Klar und beschützend wölbt sich das abendliche Himmelszelt über mir, es gibt Geborgenheit, es gibt Zufriedenheit. Die Wärme legt den Körper in Wohlbefinden, ich fühle mich ausgeglichen, einfach nur wohl. Die Schatten vor mir bestimmen das Bild des Waldweges. Zwischen den Zweigen und Ästen blitzt der Feuerball hervor, er bringt den Wald zum glitzern.  Leichte, trockene Luft erfüllt meine Lunge. Dicht an dicht scharen sich die Bäume entlang des Weges: Tannen, Fichten, Buchen und Eichen. Inmitten des Laubes und des saftigen Grüns sind Farne und Wildbeeren eingebettet. Sie scheinen froh zu sein den heißen Tag hinter sich zu haben, bewegen sich im Rhythmus der aufkommenden Abendbrise. Einzelne Spaziergänger, Läufer und Läuferinnen erfreuen sich ebenfalls an abendlicher Stimmung. Es herrscht keine Hektik, kein Stress - nur Ruhe, Leben in Form von leben lassen.

Der Duft des Waldes, des Abends zieht an meiner Nase vorüber; ich schaue nach vorne, habe die Bäume links und recht in meinem Augenwinkel. Der Kies unter mir gibt den Ton an. Rauschen, Rauschen der Steine das meine Reifen ergreift, Rauschen des Fahrtwindes, der mich erfrischt. Ich genieße es, fühle mich nicht zu großer Anstrengung hingezogen und lasse alles seine Arbeit tun. Gedanken vom Wiederbeginn, von Wettkämpfen und anderen schönen Dingen bestimmen mein Bewusstsein.
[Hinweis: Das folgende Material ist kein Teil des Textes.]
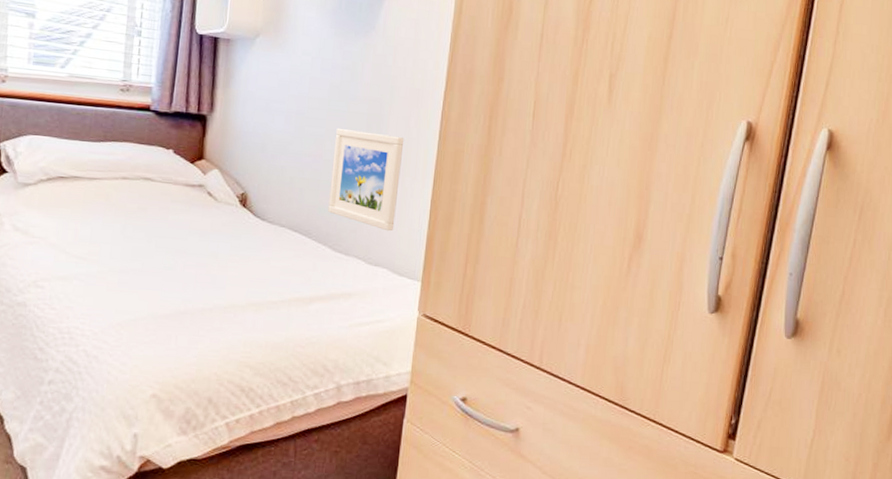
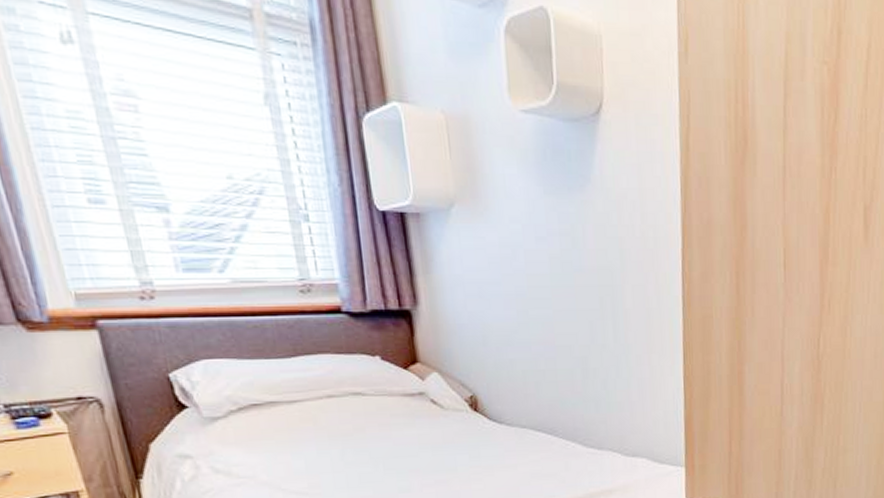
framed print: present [328,128,405,232] -> none [565,306,648,417]

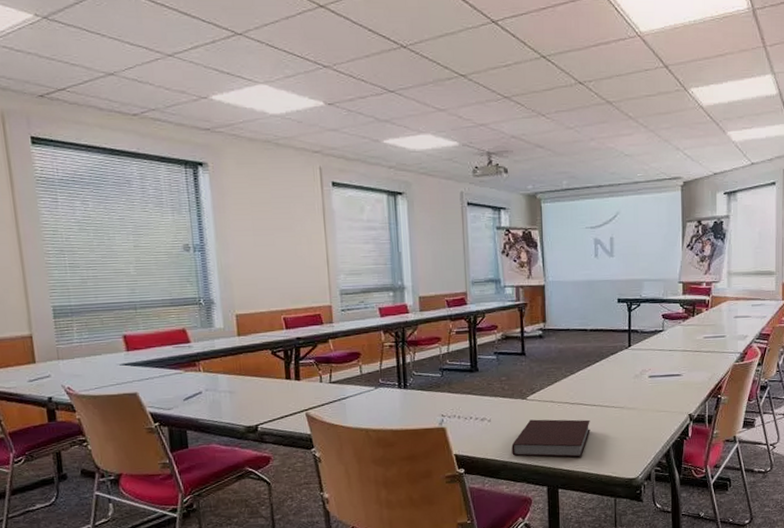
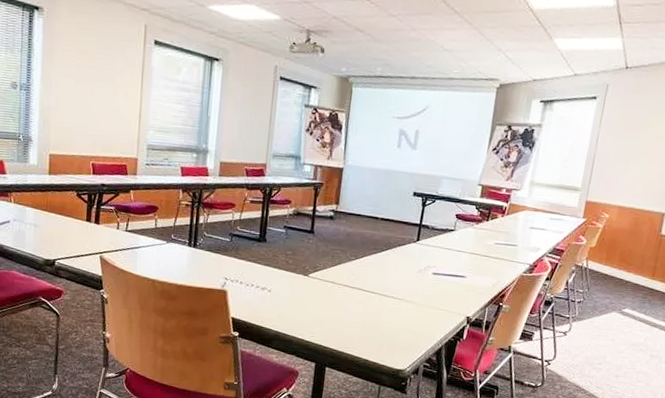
notebook: present [511,419,590,458] -> none [286,296,367,340]

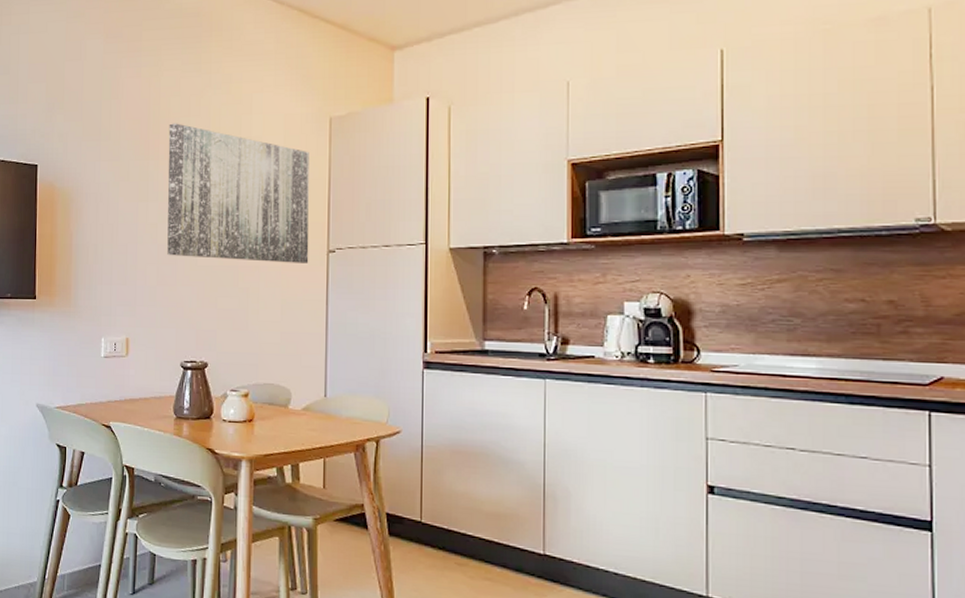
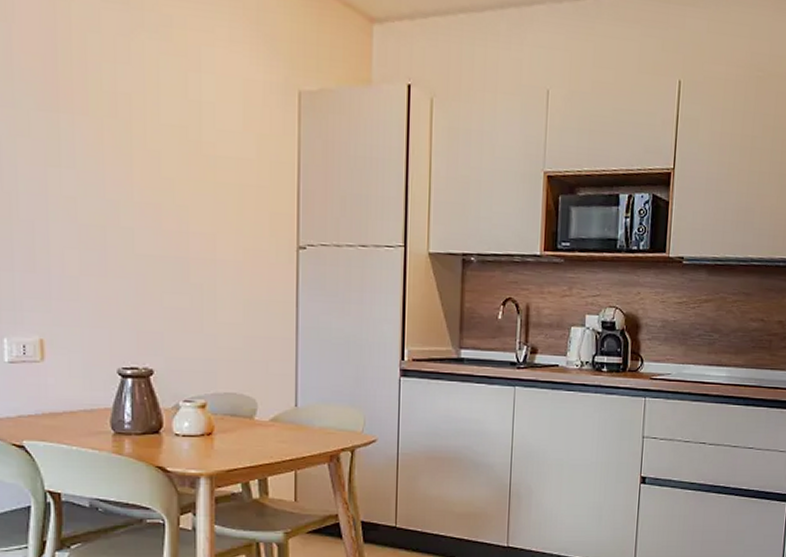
wall art: present [167,123,310,263] -> none [86,68,276,260]

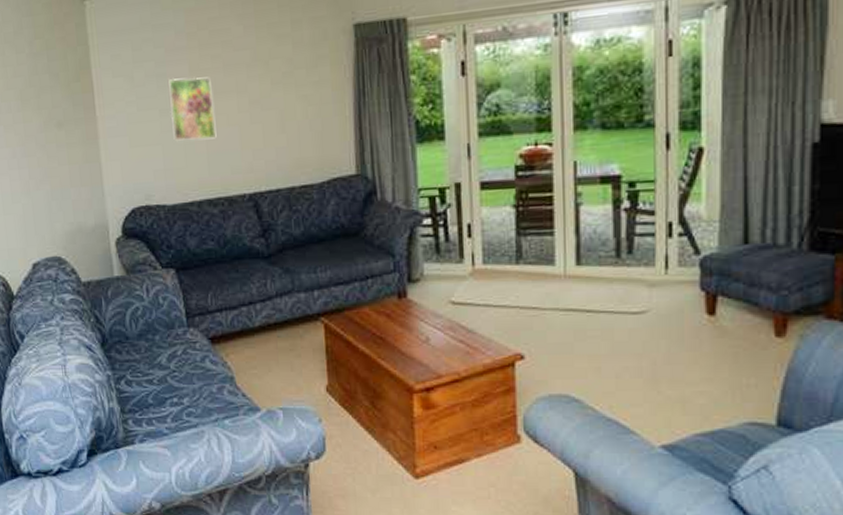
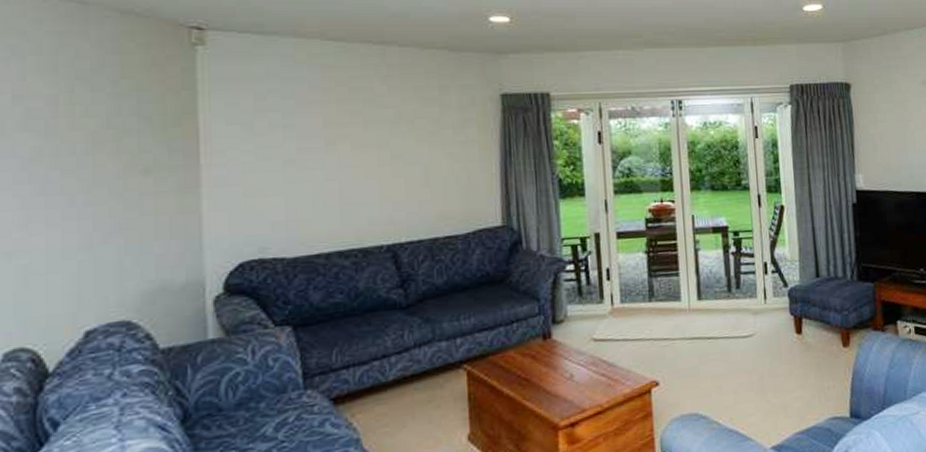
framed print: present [168,77,217,142] -> none [297,130,352,193]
Ich biege auf ein Stück Straße ein, auf dem Autos fahren. Dort verrät mir ein Blick auf meinen Tacho eine Zeit von etwa 60 Minuten. Ein Rennradfahrer lässt mich aus meiner Genussfahrt aufwachen. Diese Spezies sind meine liebsten Konkurrenten auf dem Rad. Sie sind zahlreich unterwegs und somit hervorragend für ein kleines Duell geeignet.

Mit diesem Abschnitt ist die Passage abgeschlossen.